The other really valid reason is linen. Kinda unrelated to sewing itself and it’s not about stopping the stuff from crinkling (that’s right-out impossible), but to make sure that crinkles don’t always appear in the same place so the fabric has a chance of wearing down evenly.
Found this out the hard way because my linen duvet covers are oversized – nominal size is correct, but they’re made for down blankets, not flat ones. Blanket slides inside, generally towards the bottom, leaving a fabric flap on the top that really tends to crinkle as you sleep, wash, hang up, the crinkles don’t straighten out, exact same crinkles appear in the exact same spot and get chafed while sleeping, rinse and repeat for two years the first hole starts appearing, a month later there’s more than you can be bothered to patch.

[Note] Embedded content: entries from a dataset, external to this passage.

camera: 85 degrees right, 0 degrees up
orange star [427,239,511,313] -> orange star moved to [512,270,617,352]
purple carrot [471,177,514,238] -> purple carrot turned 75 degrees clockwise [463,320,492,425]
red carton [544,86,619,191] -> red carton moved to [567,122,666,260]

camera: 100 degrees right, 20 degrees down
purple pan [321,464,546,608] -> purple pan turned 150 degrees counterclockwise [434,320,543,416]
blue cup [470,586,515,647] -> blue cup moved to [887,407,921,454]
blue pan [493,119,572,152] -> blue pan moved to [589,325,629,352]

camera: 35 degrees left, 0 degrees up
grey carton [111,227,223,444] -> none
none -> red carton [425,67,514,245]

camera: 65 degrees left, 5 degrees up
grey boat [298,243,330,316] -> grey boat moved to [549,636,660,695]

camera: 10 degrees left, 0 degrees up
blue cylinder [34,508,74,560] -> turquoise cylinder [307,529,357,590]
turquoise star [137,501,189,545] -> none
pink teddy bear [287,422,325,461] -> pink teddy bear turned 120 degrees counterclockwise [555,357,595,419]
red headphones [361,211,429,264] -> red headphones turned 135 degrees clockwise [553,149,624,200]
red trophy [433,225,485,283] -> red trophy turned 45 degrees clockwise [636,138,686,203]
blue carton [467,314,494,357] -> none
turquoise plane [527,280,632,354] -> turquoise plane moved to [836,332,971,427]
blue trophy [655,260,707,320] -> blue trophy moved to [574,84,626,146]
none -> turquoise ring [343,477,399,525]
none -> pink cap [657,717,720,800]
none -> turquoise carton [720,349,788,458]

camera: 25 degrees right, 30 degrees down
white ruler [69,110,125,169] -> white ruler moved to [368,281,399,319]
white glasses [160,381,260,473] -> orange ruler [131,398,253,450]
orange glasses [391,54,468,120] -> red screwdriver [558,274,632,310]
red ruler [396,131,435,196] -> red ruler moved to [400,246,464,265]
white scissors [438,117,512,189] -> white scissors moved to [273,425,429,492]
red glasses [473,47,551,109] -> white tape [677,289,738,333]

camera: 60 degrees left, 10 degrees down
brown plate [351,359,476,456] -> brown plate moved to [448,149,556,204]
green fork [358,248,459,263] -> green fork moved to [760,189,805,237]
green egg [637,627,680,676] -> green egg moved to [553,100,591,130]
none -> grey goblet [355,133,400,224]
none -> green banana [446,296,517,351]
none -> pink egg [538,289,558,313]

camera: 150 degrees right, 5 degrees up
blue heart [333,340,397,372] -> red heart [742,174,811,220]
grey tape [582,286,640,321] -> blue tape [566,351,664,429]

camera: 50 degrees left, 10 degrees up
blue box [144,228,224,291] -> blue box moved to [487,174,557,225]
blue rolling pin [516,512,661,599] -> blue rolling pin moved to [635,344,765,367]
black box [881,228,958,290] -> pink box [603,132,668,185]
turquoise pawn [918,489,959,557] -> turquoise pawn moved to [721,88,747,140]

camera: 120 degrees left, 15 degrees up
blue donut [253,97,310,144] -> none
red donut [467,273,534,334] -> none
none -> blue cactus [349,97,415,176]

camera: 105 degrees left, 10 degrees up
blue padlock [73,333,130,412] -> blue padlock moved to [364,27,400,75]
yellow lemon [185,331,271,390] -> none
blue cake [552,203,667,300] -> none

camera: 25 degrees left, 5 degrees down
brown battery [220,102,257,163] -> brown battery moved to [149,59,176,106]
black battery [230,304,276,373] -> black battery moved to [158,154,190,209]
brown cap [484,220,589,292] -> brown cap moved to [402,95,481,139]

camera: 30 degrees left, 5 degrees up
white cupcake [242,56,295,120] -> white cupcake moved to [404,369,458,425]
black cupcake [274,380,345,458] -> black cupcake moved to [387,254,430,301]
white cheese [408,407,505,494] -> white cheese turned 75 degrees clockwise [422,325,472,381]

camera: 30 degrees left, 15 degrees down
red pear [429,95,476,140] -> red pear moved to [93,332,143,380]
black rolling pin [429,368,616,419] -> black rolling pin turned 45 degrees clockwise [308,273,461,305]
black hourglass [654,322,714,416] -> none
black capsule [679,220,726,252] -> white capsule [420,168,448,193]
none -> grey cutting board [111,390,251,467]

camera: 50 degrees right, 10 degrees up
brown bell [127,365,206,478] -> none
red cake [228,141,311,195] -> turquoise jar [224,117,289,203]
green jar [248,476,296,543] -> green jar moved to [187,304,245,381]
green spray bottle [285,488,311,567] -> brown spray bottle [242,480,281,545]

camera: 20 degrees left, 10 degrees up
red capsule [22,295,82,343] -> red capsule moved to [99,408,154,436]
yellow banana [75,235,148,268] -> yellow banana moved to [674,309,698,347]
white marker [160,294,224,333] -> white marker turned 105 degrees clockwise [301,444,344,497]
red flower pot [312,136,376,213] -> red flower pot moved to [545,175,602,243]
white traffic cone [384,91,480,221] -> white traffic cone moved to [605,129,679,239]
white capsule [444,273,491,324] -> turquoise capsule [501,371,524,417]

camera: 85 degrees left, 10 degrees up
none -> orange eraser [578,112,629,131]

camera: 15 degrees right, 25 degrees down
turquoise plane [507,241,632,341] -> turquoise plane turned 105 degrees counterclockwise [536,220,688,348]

Luckily it was a simple matter of running a stitch down the length of the thing to shorten it a bit, but given that an iron and ironing mat (not a full table, mat is completely sufficient) is significantly cheaper than linen covers or just the material for them, definitely worth the investment and time.
Oh and yes linen covers are definitely worth it because moisture regulation. It’s also nice and soft – not in the silky smooth sense, it has definitive grip to it. So are linen kitchen towels because they actually dry stuff instead of spreading water around. Half-linen is already a massive upgrade over cotton in that area and it’s much cheaper (the main reason why full linen is so expensive is because it’s a bugger to weave, not because the yarn is that much more expensive. Weaving linen wefts into cotton warps OTOH is pretty uncomplicated).
Oh that’s easy (and probably disappointing): None. Not really a hobby of mine, more of an extension to doing the laundry and being a cheapskate who can’t fathom buying something new when you can fix it in the time it takes to listen to a podcast episode.
You make good points. I can’t stand linen myself, I find it scratchy and itchy, makes my skin peel, but I realize I’m in the minority, and if you like it, it’s worth making it last.